Flying across industries: Experimental Designs and Drosophila
From COVID-19 vaccine research, to understanding neurodegeneration and cancer biology, to cellular agriculture, the flexible model fruit fly has not only helped us to understand many human processes but provide the basis for future bioproducts. When the pandemic hit and researchers needed models to understand the immune response to COVID-19 infection, they once again turned to Drosophila melanogaster. Due to in-depth understanding of the fly genome, scientists were able to look at the most pathogenic genes related to COVID infection and propose potential therapeutics. Similarly, D. mel is an excellent model organism for studying ageing and neurodegeneration. Models for Parkinson's and Alzheimer's diseases have been created in flies to mimic the brain in patients where experimentation would be unethical. Using fruit flies, scientists gained an understanding of how the diseases progress over time and created novel therapeutics.
Fruit flies have also been used to understand the etiology of complicated diseases such as cancer. One of the greatest contributions of the fly to the study of cancer biology was the elucidation of the Ras signalling pathway more than 20 years ago. By understanding how Ras signalling can affect the proliferation and differentiation of cancer cells, scientists were able to generate several theories on how the disease originates and evades the immune system. This knowledge is still being used to come up with new therapeutics and understand why some cancers return after initial remission.
Flying forward: Bioproducts with a positive impact on the planet
Now that we are in the era of where biotech means cleantech, Future Fields poses the question: what if we harnessed the advantages of Drosophila melanogaster as a model organism not only for biology, but for fighting climate change?

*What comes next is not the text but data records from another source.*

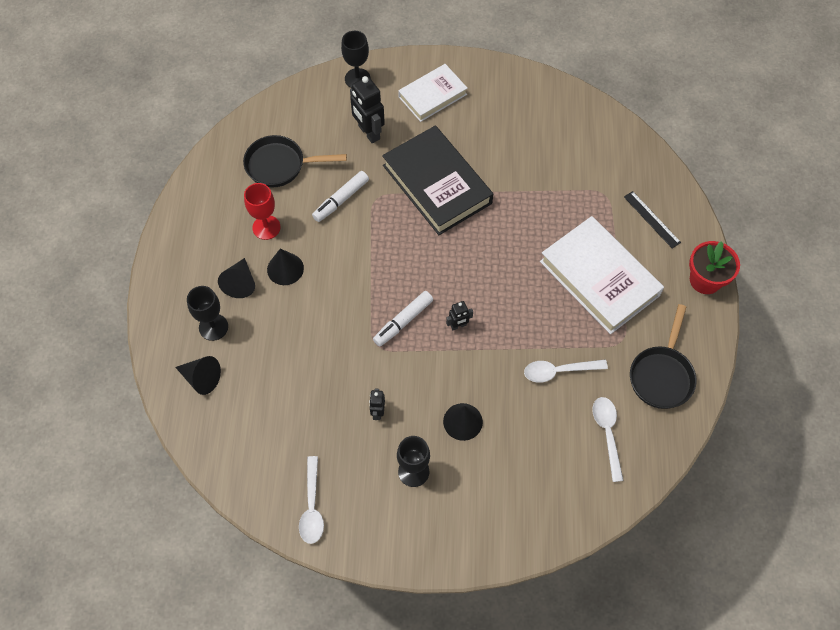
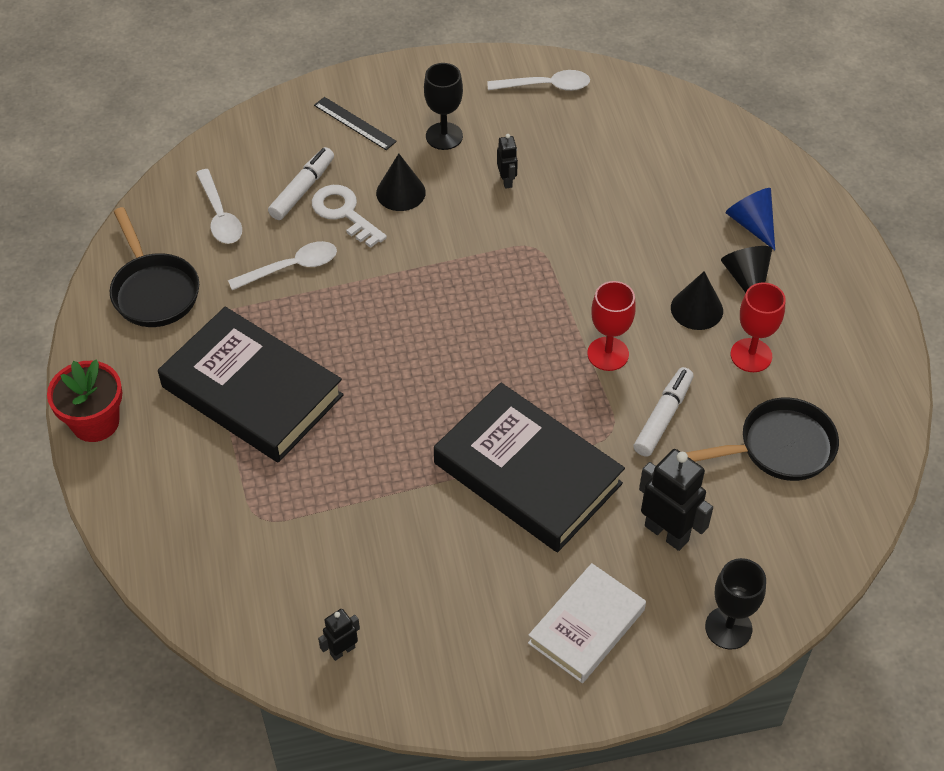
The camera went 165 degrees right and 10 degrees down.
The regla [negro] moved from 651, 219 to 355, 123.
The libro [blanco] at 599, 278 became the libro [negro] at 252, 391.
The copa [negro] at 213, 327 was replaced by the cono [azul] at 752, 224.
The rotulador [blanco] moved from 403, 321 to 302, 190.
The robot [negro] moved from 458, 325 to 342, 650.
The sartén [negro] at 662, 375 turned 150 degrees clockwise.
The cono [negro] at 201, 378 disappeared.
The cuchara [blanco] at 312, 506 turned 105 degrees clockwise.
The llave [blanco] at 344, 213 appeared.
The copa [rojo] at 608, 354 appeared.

Academic, industrial, and pharmaceutical research labs are at the forefront of bio-innovation, but their building blocks face some wasteful challenges. According to a 2019 analysis, nearly 300 million litres of cell culture waste is generated annually across industries. If there is a way to improve the environmental impact of downstream processing, bio-industries could raise the bar for sustainability in sciences.
One way to tackle this is to minimise the environmental impact at the cell level. To grow their cellular innovations, scientists rely on traditional growth factors often produced by simple organisms like bacteria and yeast cells. These are housed in bioreactors, which come with a large environmental and economic price tag. Like the reductionist beginning of model organisms, these simple systems have been pushed to their limits by decades of research and are still unable to meet the world’s growing need and reliance on biological industries.
Like the scientists looking to understand complex biology before us, Future Fields turns to the common fruit fly in search of a new solution expanding on what we have learned from traditional growth factor production models. Our EntoEngine™ takes advantage of a century’s worth of genetic knowledge, a short reproduction cycle, and the sustainable rearing methods of Drosophila melanogaster to create what we see as the future of recombinant protein production.
Future Fields is proudly fly by design. Harnessing the genetic prowess of the fruit fly, Future Fields provides scientists with the quality biomolecules they need to economically and sustainably do great science.